Elder Hartman Rector Jr., Emeritus General Authority Seventy, Dies at Age 94
Contributed By Marianne Holman Prescott, Church News staff writer
“Once we have sufficient faith in the Lord Jesus Christ that we believe He has paid for our sins, then we will repent. And no one truly repents until they believe in Christ.” —Elder Hartman Rector Jr., emeritus General Authority Seventy
Elder Hartman Rector Jr., convert to the Church, emeritus General Authority Seventy, and former member of the Presidency of the Seventy, passed away on November 6, 2018, in Orem, Utah. He was 94.
Sustained to the First Council of the Seventy on April 6, 1968, at age 43, he served in that position until 1975. From October 3, 1975, to October 1, 1976, he served in the Presidency of the Seventy, at which point he was called to be a General Authority Seventy. He served in that calling until he was given emeritus status on October 1, 1994.
At the time of his call, he was the only General Authority who had been baptized as an adult.
During his time as a General Authority, Elder Rector completed various assignments, including interim president of the Italy Rome Mission in 1969, the first mission president to preside over the Alabama Florida Mission from 1971 to 1972, mission president of the California San Diego Mission from 1977 to 1979, counselor in the Young Men General Presidency from 1986 to 1988, First Counselor in the Sunday School General Presidency from 1991 to 1992, and in the Area Presidencies of the North America Southwest Area, South America North Area, and North America Central Area. From October 1991 to August 1994, Elder Rector served as Assistant Executive Director of the Family History Department. He was also the managing director of the Genealogical Department from 1979 to 1988. He spoke in general conference seven times. (Browse his conference talks.)
He married Constance Daniel on October 12, 1947, and together they have nine children. He studied at Murray State Teachers College and at the University of Southern California, enlisted in the Naval Reserve Aviation Cadet program in 1942, and became a naval aviator and was commissioned an ensign in 1945. Although he was released from active duty in 1947, just three years later, in 1950, Elder Rector returned to being a Navy pilot with the outbreak of the Korean War, and he remained on active duty until 1958.
At the time of his return to the Navy, he and his wife and two young children moved to San Diego, California. While he was away on a 14-week training course in Hawaii, missionaries knocked on the door of his home and his wife began learning about the Church. After he returned from Hawaii she gave him a copy of the Book of Mormon and he began to read.
“I knew the book was true before I had finished 2 Nephi—Nephi had converted one more—and began to attend church in the old Valencia Park Ward in San Diego,” he said in his last general conference address in October 1994. “Because of my preparation for deployment, I was not able to study and attend church as I wanted to and longed for the time when I could.”

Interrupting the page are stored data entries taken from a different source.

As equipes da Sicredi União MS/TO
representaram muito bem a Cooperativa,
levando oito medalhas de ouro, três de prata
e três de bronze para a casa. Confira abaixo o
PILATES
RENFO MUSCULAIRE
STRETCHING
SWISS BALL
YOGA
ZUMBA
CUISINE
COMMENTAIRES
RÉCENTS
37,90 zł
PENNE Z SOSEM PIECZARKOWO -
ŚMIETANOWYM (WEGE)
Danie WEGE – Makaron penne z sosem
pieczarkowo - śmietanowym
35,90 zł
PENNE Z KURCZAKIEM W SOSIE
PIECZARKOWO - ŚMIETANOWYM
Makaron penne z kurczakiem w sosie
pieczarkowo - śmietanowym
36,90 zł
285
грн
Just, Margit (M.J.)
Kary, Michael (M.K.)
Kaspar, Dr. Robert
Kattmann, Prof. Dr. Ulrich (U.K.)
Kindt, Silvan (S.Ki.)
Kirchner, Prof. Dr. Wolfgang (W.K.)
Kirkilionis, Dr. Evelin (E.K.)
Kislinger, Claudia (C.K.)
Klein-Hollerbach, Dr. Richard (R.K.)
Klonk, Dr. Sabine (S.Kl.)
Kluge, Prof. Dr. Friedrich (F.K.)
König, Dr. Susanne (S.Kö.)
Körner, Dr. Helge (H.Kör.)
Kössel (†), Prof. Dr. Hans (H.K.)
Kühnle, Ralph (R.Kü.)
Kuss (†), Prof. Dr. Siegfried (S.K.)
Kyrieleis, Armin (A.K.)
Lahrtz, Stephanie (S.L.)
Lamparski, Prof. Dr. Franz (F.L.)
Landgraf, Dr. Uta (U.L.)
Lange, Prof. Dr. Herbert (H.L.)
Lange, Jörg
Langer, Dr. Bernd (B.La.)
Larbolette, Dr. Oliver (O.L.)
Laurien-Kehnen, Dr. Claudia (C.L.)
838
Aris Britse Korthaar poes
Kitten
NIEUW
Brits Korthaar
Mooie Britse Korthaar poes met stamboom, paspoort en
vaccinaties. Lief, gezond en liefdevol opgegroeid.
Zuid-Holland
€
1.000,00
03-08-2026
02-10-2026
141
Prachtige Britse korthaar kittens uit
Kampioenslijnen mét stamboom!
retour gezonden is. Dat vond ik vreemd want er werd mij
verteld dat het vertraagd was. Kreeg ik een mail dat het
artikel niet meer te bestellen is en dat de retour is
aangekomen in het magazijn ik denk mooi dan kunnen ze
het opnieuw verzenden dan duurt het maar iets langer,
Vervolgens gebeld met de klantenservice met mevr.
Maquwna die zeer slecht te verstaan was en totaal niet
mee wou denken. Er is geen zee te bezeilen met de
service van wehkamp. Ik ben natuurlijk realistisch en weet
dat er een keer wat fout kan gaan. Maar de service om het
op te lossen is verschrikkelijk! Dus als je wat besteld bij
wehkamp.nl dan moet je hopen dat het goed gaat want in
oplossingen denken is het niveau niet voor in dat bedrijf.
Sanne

While on an aircraft carrier headed to Japan, he read the standard works of the Church and said he “was like a starving man who had found food and drink for the first time. I loved it.”
While traveling he was able to study with other Church members, and upon his arrival in Japan, he received permission to be baptized—despite not meeting the requirement of the time to investigate the Church for one-year’s time—after much persisting. He was baptized a member of the Church on February 26, 1952. His wife was baptized that same year on March 1, and upon his return the couple was sealed in the Mesa Arizona Temple in May 1953.
Nearly two decades after his baptism, he was called by President David O. McKay to be a member of the First Council of the Seventy. At the time, he was the first convert to be called as a General Authority since John Morgan, who had been called 86 years previously.
Hartman Rector Jr. was born on August 20, 1924, in Moberly, Missouri, to Hartman Rector and Vivian Fay Garvin. Preceding him in death is his wife, Connie, who passed away in February 2015.
“I have found the gospel to be very simple but also very profound,” he said in his final conference address. “Once we have sufficient faith in the Lord Jesus Christ that we believe He has paid for our sins, then we will repent. And no one truly repents until they believe in Christ” (“Endure to the End in Charity,” Oct. 1994 general conference).
Funeral Services will be Saturday, November 17, 2018, 11:00 a.m. at the Cascade Stake Center of The Church of Jesus Christ of Latter-Day Saints, located at 481 East Center Street, in Orem, Utah.
Friends and family may visit on Friday, November 16, 2018, from 6:00 to 8:00 p.m. at the Walker Sanderson Funeral Home, 646 East 800 North, in Orem, and prior to services at the meetinghouse on Saturday.
Interment will be in the Salt Lake City Cemetery. Condolences may be offered to the family online at www.walkersanderson.com.